▶ DIRECTIONS
(1) According to the geography text, which countries border Nepal, and on which sides?
(2) Can you sum up the geography text about Nepal in two sentences?
(3) Write the next part of the geography text about Nepal, picking up after its final sentence.

▶ EXERCISE PASSAGE
══════════

Geography

Nepal, officially the Federal Democratic Republic of Nepal, is a country in South Asia. It is located mainly in the Himalayas, but also includes parts of the Indo-Gangetic Plain. It is the 49th largest country by population and 93rd largest country by area. The entire distance from east to west is about 800 km while from north to south is only 150 to 250 km.

However, in fact, although occupying just 0.1% of the earth’s surface. Nepal is one of the richest countries in the world in terms of bio-diversity due to its unique geographical position and altitudinal variation.

Nepal is topographically divided into three main regions. There are Himalayan region, Hilly region, and the Terai region. Nepal is a landlocked country located in South Asia with China in the north and India in the south, east, and west. The country occupies 147,181 sq. km of land and lies between coordinates approximately 28°N and 84°E. Nepal falls in the temperate zone north of the Tropic of Cancer.

The perennial rivers include Mahakali, Karnali, Narayani, and Koshi rivers originating in the Himalayas. Medium-sized rivers like Babai, West Rapti, Bagmati, Kamla, Kankai, and Mechi originate in the Midlands and Mahabharat range.

══════════

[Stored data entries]
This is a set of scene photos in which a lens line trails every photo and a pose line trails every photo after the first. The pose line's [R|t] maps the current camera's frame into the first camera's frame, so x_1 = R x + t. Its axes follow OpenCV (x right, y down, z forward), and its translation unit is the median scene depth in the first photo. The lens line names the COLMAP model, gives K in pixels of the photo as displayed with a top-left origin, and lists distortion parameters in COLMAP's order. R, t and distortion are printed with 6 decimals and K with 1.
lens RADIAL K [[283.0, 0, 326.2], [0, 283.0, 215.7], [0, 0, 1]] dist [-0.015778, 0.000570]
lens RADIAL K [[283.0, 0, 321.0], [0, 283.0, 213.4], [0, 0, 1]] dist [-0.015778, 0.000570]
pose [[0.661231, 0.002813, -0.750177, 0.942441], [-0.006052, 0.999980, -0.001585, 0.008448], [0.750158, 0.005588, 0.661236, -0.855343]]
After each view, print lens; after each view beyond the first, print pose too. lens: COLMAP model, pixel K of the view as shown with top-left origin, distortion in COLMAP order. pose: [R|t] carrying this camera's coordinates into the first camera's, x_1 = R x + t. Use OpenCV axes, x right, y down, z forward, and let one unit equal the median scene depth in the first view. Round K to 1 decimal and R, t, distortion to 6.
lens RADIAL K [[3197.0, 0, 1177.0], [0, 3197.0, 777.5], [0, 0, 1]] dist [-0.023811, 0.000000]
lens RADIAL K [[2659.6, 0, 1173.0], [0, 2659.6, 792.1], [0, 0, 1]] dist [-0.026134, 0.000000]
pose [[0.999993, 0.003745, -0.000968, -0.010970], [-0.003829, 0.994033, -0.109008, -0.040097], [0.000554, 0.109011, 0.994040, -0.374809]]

══════════

▶ ACTIVITY ANSWERS
(1) China borders Nepal in the north, and India borders it in the south, east, and west.

(2) Nepal is a landlocked South Asian country, located mainly in the Himalayas and covering 147,181 sq. km, with China to the north and India to the south, east, and west. It is topographically divided into the Himalayan, Hilly, and Terai regions, and its perennial rivers, including the Mahakali, Karnali, Narayani, and Koshi, originate in the Himalayas.

(3)
The highest point is Mt. Everest (8,848m) in the north and the lowest point (70 m above sea level) is located at Kechana Kalan of Jhapa District. Altitude increases as you travel south to north. Int eh north temperatures are below 40 degrees Celsius and in the Terai, temperatures rise to 40 degrees Celsius in the summer. During June July and August, the kingdom is influenced by monsoon clouds.

Physical features of Kathmandu.

Kathmandu is in the northwestern part of the Kathmandu Valley to the north of the Bagmati River and covers an area of 50.7 km2 (19.6 sq mi). The average elevation is 1,400 meters (4,600 ft) above sea level. Kathmandu has the densest UNESCO listed World Heritage Sites among the capitals of the world.